The situation appeared calm this week and officials have been reopening the country, restoring air and rail connections and turning the internet back on for several hours per day.

What started as demonstrations against a spike in fuel prices quickly became a nationwide anti-government uprising, with people demanding open, democratic local elections and a change in power after decades of rule by the same few men.

The violence on the streets last week was at least partly due to a rift between two political powers: backers of Kazakhstan’s first president, Nursultan Nazarbayev, who ruled for decades following the country’s declaration of independence from the Soviet Union until just several years ago, and the government of his handpicked successor, current President Tokayev.

Until recently, Tokayev had been seen as a weaker leader, but with the help of a Russian-led regional alliance, he appears to have emerged as a winner.

Nazarbayev has been absent from the public eye since the end of 2021. His press secretary said in a tweet last week that he was still in the Kazakh capital, but there has been no sign of him.

The Kremlin on Tuesday deflected a question about whether Russian President Vladimir Putin had been in contact with Nazarbayev, his longtime ally.

In a rare move, Tokayev publicly slammed his predecessor and mentor by accusing Nazarbayev of creating “a layer of wealthy people, even by international standards,” over the course of his rule.

Kazakhstan’s acting President Kassym-Jomart Tokayev, right, and former Kazakh President Nursultan Nazarbayev shake hands in front of supporters in Nur-Sultan, Kazakhstan, June 7, 2019.
Alexei Filippov/AP

“The time has come to pay tribute to the people of Kazakhstan and help them on a systematic and regular basis,” Tokayev said, vowing to force “very profitable companies” to share their profits by financing a state fund.

The wanton corruption that took root under Nazarbayev was one of the main grievances voiced by the protesters last week, who lamented seeing their own incomes decline while the first president and his family, who control key energy assets in Central Asia, got richer.

Tokayev appeared to solidify his position by quickly appointing a new government, which was expected to gather for its first formal meeting on Wednesday.

The president managed to make good on his vow of late last week to quickly quel the unrest in the streets by requesting that the Moscow-led Collective Security Treaty Organization (CSTO) send in forces to back up his own.

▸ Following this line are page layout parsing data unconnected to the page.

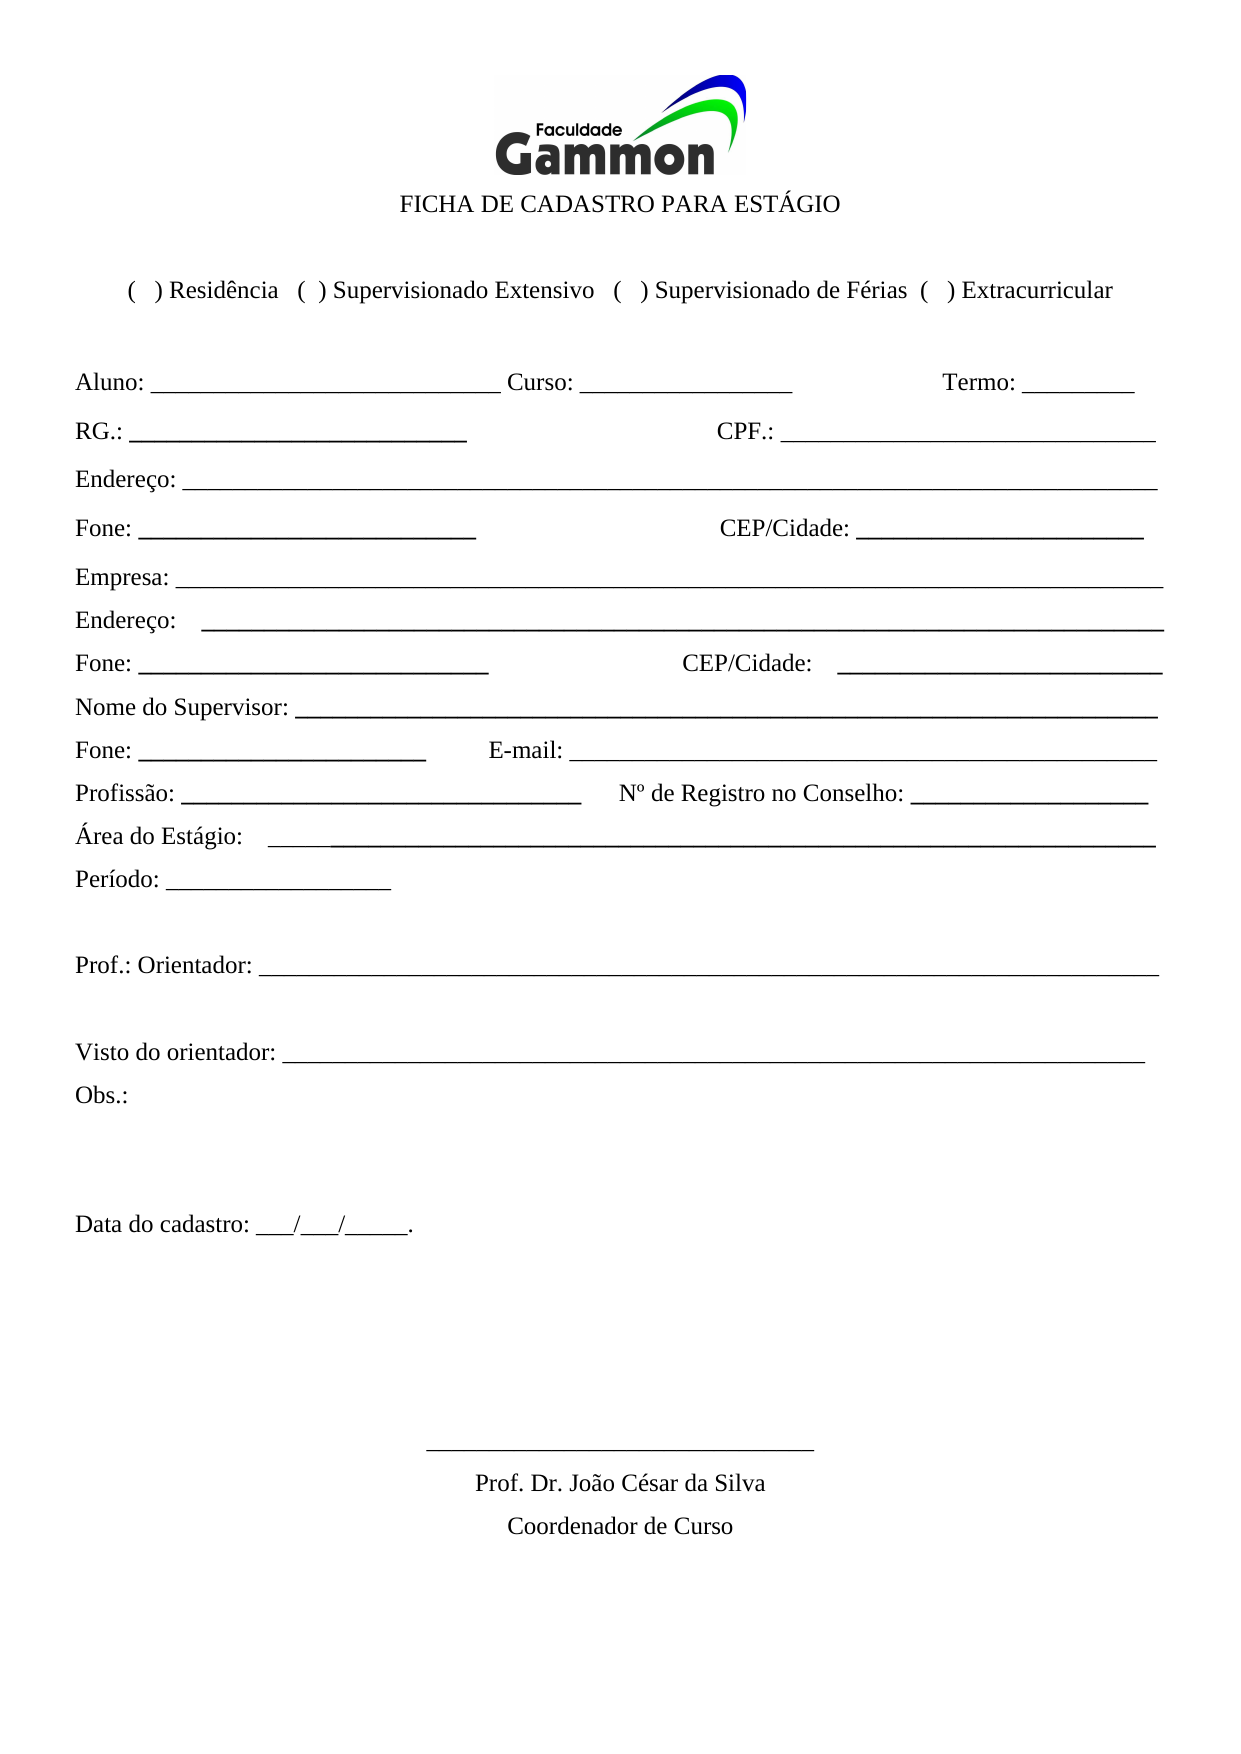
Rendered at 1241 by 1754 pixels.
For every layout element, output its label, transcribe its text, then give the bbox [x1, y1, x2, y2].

text Profissão: ________________________________ Nº de Registro no Conselho: ___________________ [75, 778, 1165, 807]
text Prof. Dr. João César da Silva [75, 1468, 1165, 1497]
text Área do Estágio: _______________________________________________________________________ [75, 821, 1165, 850]
text _______________________________ [75, 1425, 1165, 1453]
text Visto do orientador: _____________________________________________________________________ [75, 1037, 1165, 1065]
text RG.: ___________________________ CPF.: ______________________________ [75, 416, 1165, 444]
text Fone: _______________________ E-mail: _______________________________________________ [75, 735, 1165, 763]
text Aluno: ____________________________ Curso: _________________ Termo: _________ [75, 367, 1165, 396]
text Endereço: _____________________________________________________________________________ [75, 605, 1165, 634]
text Endereço: ______________________________________________________________________________ [75, 464, 1165, 493]
text Fone: ____________________________ CEP/Cidade: __________________________ [75, 648, 1165, 677]
picture [494, 75, 747, 175]
text Nome do Supervisor: _____________________________________________________________________ [75, 692, 1165, 720]
text Período: __________________ [75, 864, 1165, 893]
text Coordenador de Curso [75, 1511, 1165, 1540]
text ( ) Residência ( ) Supervisionado Extensivo ( ) Supervisionado de Férias ( ) Extracurricular [75, 275, 1165, 304]
text Fone: ___________________________ CEP/Cidade: _______________________ [75, 513, 1165, 542]
subtitle FICHA DE CADASTRO PARA ESTÁGIO [75, 189, 1165, 217]
text Obs.: [75, 1080, 1165, 1108]
text Data do cadastro: ___/___/_____. [75, 1209, 1165, 1238]
text Empresa: _______________________________________________________________________________ [75, 562, 1165, 591]
text Prof.: Orientador: ________________________________________________________________________ [75, 950, 1165, 979]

The mostly-Russian forces came on a “peacekeeping” mission to help law enforcement “restore order,” he said.

A woman walks past a Russian CSTO peacekeeper on the a street in Almaty, Kazakhstan, January 11, 2022.
Valery Sharifulin/TASS/Getty

On Tuesday, Tokayev said “a phased withdrawal” of the foreign forces would begin in the next two days and be completed in “no more than 10 days.”

“The main mission of the CSTO peacekeeping forces has been successfully completed,” he said.

U.S. and European officials expressed concern that Moscow could use the operation to expand its influence in Kazakhstan. U.S. Secretary of State Antony Blinken warned that “once Russians are in your house, it’s sometimes very difficult to get them to leave.”

At the very least, Russian officials have used this opportunity to praise the Moscow-led CSTO alliance as a viable counterweight to NATO, as Russia and its allies hope to curb the Western military alliance’s eastward expansion. Russia sits firmly at the helm of the CSTO, which also includes former Soviet Republics Armenia, Belarus, Kazakhstan, Kyrgyzstan and Tajikistan.

“These events [in Kazakhstan] could be viewed as a new developmental stage for the CSTO,” Russia’s speaker of the parliament, Vyacheslav Volodin, said in a message posted on the Telegram app. “The organization has proven capable of effectively solving complex tasks.”